READING PASSAGE -
Full-text may be immediately available via a pdf or html page.  If not, use the UCeLinks button to reach a request page. 

You can Interlibrary Loan the item using your UCMnetID. 

Database Name vs Provider

Different Databases = Different Information

EBSCOhost = database provider, not database name

Academic Search Complete = database name, not database provider

Boolean Operators (AND, OR, NOT)

Boolean operators are words you can use between your search terms to either broaden or limit your search.

Use OR to broaden your search. For example, if you search advertising OR commercials, you will find articles that include both terms.

Boolean - OR

 

In contrast, use AND and NOT to narrow your search. For example, if you search advertising AND commercials, you will only find articles that include both terms.

Boolean - AND

And, if you search advertising NOT commercials, you will find articles that include the word advertising except for those that also include the term commercials. In Google, use a minus sign instead of NOT (e.g. advertising -commercials).

PROVIDED RECORDS -

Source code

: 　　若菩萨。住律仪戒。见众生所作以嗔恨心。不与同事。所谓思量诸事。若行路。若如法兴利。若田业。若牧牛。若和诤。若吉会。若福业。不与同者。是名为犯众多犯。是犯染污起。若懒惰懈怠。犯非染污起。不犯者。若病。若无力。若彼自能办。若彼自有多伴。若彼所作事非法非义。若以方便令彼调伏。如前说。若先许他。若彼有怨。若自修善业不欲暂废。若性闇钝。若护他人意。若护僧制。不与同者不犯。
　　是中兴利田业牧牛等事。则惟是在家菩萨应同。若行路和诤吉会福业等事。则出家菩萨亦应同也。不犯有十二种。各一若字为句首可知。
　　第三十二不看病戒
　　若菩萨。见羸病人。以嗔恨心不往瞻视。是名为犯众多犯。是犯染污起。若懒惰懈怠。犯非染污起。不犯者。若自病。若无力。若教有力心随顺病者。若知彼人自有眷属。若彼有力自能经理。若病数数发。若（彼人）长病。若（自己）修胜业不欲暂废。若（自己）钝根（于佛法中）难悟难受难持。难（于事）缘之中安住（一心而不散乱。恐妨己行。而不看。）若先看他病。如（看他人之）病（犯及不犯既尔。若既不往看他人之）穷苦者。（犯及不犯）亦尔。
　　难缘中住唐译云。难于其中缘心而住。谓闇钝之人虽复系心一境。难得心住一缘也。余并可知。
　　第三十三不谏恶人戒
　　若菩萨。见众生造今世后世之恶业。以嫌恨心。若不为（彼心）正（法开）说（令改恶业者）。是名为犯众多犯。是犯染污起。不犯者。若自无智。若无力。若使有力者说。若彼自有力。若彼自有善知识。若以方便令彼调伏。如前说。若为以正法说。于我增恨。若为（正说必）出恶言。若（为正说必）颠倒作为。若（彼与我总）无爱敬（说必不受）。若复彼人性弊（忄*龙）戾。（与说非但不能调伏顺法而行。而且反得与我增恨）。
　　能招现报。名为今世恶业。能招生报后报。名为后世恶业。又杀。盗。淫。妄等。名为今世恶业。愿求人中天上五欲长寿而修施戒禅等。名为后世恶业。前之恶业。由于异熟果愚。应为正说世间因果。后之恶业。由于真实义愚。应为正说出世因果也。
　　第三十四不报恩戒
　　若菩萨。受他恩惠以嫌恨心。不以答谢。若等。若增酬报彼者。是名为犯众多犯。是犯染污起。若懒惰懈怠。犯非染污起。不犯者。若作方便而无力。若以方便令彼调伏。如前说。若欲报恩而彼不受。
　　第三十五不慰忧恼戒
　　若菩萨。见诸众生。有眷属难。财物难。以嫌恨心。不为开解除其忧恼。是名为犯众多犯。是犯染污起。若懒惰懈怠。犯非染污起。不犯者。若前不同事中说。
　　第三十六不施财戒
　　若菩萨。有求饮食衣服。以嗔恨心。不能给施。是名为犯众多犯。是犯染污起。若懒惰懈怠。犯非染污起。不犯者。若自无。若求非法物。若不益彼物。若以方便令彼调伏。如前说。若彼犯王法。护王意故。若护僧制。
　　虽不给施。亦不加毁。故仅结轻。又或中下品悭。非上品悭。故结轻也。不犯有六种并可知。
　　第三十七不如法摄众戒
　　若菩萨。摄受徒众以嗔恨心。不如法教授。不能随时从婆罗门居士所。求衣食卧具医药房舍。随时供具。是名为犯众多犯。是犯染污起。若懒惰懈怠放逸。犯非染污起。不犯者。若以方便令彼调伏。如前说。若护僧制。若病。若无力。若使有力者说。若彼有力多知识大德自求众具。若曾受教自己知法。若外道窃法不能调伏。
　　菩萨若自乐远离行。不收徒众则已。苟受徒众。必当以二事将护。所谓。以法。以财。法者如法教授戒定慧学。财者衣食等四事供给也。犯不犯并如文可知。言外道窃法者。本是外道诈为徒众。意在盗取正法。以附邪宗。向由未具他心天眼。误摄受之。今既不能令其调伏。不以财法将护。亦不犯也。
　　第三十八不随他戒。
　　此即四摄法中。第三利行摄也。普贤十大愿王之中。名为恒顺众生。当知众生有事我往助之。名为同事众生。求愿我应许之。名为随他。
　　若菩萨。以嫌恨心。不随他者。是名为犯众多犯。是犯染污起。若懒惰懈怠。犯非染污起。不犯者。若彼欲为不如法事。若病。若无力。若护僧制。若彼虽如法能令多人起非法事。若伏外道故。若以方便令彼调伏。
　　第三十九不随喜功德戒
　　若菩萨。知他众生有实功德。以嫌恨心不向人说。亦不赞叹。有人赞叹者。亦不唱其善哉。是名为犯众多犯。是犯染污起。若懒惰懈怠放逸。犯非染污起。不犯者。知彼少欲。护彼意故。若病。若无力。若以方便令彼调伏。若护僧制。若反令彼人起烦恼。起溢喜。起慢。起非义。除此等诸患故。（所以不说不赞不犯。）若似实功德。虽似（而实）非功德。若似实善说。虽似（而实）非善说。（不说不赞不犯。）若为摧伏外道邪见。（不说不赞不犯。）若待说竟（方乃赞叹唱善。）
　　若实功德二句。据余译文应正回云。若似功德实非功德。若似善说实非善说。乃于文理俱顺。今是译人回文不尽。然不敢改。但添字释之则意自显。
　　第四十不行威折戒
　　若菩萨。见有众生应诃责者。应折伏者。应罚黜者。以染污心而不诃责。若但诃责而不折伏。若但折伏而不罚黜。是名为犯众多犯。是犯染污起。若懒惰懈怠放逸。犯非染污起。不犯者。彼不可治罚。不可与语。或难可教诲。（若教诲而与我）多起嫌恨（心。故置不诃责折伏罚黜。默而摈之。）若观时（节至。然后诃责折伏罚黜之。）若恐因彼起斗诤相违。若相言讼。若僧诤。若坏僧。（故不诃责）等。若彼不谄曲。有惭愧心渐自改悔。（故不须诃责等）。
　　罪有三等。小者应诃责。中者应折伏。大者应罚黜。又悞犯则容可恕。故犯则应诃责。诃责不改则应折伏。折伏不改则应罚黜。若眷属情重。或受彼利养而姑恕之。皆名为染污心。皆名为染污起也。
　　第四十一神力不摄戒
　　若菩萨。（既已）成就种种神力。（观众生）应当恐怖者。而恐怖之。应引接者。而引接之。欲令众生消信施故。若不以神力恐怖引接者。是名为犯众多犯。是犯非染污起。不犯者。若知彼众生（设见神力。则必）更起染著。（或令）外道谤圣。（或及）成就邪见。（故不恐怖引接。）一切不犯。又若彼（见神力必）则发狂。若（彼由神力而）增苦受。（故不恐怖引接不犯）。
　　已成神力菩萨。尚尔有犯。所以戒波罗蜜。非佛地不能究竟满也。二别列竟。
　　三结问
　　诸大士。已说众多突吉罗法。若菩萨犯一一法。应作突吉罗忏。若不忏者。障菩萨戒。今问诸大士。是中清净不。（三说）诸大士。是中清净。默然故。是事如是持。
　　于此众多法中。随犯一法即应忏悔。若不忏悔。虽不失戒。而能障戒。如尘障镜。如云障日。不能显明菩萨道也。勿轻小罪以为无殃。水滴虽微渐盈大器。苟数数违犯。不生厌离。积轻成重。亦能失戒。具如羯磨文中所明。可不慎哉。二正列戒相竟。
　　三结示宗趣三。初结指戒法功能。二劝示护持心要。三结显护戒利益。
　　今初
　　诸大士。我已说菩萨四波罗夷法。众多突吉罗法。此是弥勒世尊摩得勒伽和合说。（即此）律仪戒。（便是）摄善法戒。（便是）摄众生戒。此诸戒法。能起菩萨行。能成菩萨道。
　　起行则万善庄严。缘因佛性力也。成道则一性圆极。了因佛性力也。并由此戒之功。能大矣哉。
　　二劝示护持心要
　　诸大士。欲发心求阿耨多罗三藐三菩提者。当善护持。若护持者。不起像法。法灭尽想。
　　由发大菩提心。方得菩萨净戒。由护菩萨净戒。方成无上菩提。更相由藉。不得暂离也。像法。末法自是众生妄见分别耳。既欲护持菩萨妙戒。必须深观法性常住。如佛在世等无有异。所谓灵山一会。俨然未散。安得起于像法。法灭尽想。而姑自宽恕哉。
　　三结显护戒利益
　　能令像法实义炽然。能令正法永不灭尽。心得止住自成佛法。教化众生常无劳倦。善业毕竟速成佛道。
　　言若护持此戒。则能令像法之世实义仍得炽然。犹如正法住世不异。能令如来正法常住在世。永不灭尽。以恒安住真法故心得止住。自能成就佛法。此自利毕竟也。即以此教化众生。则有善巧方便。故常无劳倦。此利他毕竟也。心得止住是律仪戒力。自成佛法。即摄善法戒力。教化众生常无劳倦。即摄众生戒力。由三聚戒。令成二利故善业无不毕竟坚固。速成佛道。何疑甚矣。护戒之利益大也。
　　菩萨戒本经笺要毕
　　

QUESTIONS ON THE MATERIAL -
1: In the search guide, rewrite the paragraph beginning "And, if you search advertising NOT commercials" as a short bulleted list that keeps its main facts.
2: According to the search guide, is EBSCOhost a database name or a database provider?
The material has nothing to do with the search guide.

RESPONSES -
1:
- Searching advertising NOT commercials finds articles with the word advertising, leaving out those that also include commercials.
- Google uses a minus sign in place of NOT, for example advertising -commercials.

2: EBSCOhost is a database provider, not a database name.